_Amaç_. Aşağıdaki tüm öğelerin satırlarını hiçbir değişiklik yapmadan yeniden yazın.

_Veriler_.

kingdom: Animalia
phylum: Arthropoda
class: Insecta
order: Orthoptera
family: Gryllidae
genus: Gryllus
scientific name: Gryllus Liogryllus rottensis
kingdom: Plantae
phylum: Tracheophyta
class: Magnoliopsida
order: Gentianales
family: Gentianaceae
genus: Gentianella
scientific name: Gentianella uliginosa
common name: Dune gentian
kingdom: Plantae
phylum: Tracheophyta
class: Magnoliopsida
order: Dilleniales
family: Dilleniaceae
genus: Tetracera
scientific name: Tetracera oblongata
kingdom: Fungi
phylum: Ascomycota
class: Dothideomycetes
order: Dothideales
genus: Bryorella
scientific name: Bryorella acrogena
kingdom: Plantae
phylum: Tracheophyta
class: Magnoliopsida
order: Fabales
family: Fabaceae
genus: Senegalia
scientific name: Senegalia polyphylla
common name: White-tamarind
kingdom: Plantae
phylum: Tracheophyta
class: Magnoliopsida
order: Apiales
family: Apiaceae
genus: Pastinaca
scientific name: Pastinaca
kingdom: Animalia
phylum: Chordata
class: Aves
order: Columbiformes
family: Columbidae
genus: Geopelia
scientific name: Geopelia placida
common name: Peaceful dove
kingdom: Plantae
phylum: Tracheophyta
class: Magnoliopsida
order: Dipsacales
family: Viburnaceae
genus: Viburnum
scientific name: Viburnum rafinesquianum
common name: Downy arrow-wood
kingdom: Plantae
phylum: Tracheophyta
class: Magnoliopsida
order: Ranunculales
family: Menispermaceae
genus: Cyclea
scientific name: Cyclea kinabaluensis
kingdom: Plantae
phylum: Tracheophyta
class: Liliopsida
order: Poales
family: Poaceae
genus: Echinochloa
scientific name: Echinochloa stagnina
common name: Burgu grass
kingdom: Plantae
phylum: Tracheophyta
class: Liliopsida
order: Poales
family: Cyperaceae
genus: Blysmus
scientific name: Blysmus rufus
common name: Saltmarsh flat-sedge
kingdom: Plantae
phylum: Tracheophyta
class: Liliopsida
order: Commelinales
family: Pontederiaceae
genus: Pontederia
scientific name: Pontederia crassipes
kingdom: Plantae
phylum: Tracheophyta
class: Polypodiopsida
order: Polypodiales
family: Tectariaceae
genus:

_Çıktı aşağıda_.
kingdom: Animalia
phylum: Arthropoda
class: Insecta
order: Orthoptera
family: Gryllidae
genus: Gryllus
scientific name: Gryllus Liogryllus rottensis
kingdom: Plantae
phylum: Tracheophyta
class: Magnoliopsida
order: Gentianales
family: Gentianaceae
genus: Gentianella
scientific name: Gentianella uliginosa
common name: Dune gentian
kingdom: Plantae
phylum: Tracheophyta
class: Magnoliopsida
order: Dilleniales
family: Dilleniaceae
genus: Tetracera
scientific name: Tetracera oblongata
kingdom: Fungi
phylum: Ascomycota
class: Dothideomycetes
order: Dothideales
genus: Bryorella
scientific name: Bryorella acrogena
kingdom: Plantae
phylum: Tracheophyta
class: Magnoliopsida
order: Fabales
family: Fabaceae
genus: Senegalia
scientific name: Senegalia polyphylla
common name: White-tamarind
kingdom: Plantae
phylum: Tracheophyta
class: Magnoliopsida
order: Apiales
family: Apiaceae
genus: Pastinaca
scientific name: Pastinaca
kingdom: Animalia
phylum: Chordata
class: Aves
order: Columbiformes
family: Columbidae
genus: Geopelia
scientific name: Geopelia placida
common name: Peaceful dove
kingdom: Plantae
phylum: Tracheophyta
class: Magnoliopsida
order: Dipsacales
family: Viburnaceae
genus: Viburnum
scientific name: Viburnum rafinesquianum
common name: Downy arrow-wood
kingdom: Plantae
phylum: Tracheophyta
class: Magnoliopsida
order: Ranunculales
family: Menispermaceae
genus: Cyclea
scientific name: Cyclea kinabaluensis
kingdom: Plantae
phylum: Tracheophyta
class: Liliopsida
order: Poales
family: Poaceae
genus: Echinochloa
scientific name: Echinochloa stagnina
common name: Burgu grass
kingdom: Plantae
phylum: Tracheophyta
class: Liliopsida
order: Poales
family: Cyperaceae
genus: Blysmus
scientific name: Blysmus rufus
common name: Saltmarsh flat-sedge
kingdom: Plantae
phylum: Tracheophyta
class: Liliopsida
order: Commelinales
family: Pontederiaceae
genus: Pontederia
scientific name: Pontederia crassipes
kingdom: Plantae
phylum: Tracheophyta
class: Polypodiopsida
order: Polypodiales
family: Tectariaceae
genus:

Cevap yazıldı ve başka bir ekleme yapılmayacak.